RADİYE SEZER KATIRCIOĞLU (Kocaeli) - Kandil'e giden paraları da unuttunuz herhâlde? Onları da söyleyin.
FİLİZ KERESTECİOĞLU DEMİR (Devamla) - Gerçekten, bu düzen soygun düzeni.
Evet, kadınlar... Kadınlar sadece çoğu yakınları olan erkekler tarafından öldürülmüyor...
RADİYE SEZER KATIRCIOĞLU (Kocaeli) - Doğru, kadınlar dağda tecavüze uğruyor.
FİLİZ KERESTECİOĞLU DEMİR (Devamla) - ...aynı zamanda kamu görevlileri sorumluluklarını yerine getirmediği için de öldürülüyor.
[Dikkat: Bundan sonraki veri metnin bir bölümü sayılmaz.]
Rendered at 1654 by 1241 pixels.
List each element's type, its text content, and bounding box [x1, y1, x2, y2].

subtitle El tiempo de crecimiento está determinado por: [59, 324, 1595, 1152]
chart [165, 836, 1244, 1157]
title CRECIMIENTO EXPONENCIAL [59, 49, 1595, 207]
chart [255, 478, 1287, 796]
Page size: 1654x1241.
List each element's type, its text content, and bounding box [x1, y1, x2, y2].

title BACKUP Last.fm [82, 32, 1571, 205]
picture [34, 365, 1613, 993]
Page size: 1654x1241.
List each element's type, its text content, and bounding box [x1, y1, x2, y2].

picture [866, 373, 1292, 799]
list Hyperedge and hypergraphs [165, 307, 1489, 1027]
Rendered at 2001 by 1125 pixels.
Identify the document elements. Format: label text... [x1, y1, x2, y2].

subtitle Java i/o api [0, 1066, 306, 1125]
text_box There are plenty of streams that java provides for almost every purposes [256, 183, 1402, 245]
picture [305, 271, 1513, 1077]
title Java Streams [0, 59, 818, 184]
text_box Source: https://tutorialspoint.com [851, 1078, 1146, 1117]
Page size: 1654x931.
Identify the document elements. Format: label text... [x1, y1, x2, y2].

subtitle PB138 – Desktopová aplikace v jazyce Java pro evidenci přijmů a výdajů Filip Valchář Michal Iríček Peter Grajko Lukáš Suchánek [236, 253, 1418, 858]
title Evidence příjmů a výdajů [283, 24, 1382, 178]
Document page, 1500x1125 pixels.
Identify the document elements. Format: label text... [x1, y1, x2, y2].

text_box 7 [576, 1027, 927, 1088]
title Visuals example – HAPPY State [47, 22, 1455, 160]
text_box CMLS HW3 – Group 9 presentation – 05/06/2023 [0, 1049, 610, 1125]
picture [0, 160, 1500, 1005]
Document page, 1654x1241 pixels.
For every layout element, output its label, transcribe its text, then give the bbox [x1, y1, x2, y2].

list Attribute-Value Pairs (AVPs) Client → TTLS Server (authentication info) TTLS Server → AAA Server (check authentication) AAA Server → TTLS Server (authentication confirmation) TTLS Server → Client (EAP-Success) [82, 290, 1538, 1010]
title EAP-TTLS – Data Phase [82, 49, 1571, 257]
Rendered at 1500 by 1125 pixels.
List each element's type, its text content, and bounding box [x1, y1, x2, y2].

Biz İstanbul Sözleşmesi'ni savunurken en fazla neden savunduk biliyor musunuz? Bütün kurumlara denetim mekanizması getirdiği için ve işte, sizin asıl kaçtığınız şey bu denetim mekanizmasıydı.
Evet, Bütçe Komisyonu görüşmelerinde de ifade etmiştik "KADES uygulamasında dil seçeneklerinde Arapçanın, İngilizcenin, Fransızcanın, Farsçanın, Rusçanın olup da Kürtçenin olmaması bu ülkedeki milyonlarca Kürt kadını yok saymaktır." diye. Bir vekiliniz bunu söylediğim için "Acaba kendisi de bir kelime Kürtçe biliyor mu?" demiş arkamdan.
(Mikrofon otomatik cihaz tarafından kapatıldı)
FİLİZ KERESTECİOĞLU DEMİR (Devamla) - Sayın Başkan, tamamlayabilir miyim.
BAŞKAN - Tamamlayın sözlerinizi.
FİLİZ KERESTECİOĞLU DEMİR (Devamla) - Evet, bu ülkede yaşayan bütün halkların dillerini öğrenmek ve bağlarını güçlendirmek gerçekten en önemli unsurlardan biri. Öfke ve ötekileştirmeyle hiçbir yere varılamayacağını hepimiz gayet iyi biliyoruz. Bu nedenle ben de size ve o vekile kendi çabamla Kürtçe kursundan aldığım sertifikamı da göstererek sizleri selamlamak istiyorum. (HDP sıralarından alkışlar)
NECİP NASIR (İzmir) - Onu biz temin ettik.
FİLİZ KERESTECİOĞLU DEMİR (Devamla) - "..."(X) Yani gelin, barış içinde birlikte yaşayalım, barış içinde.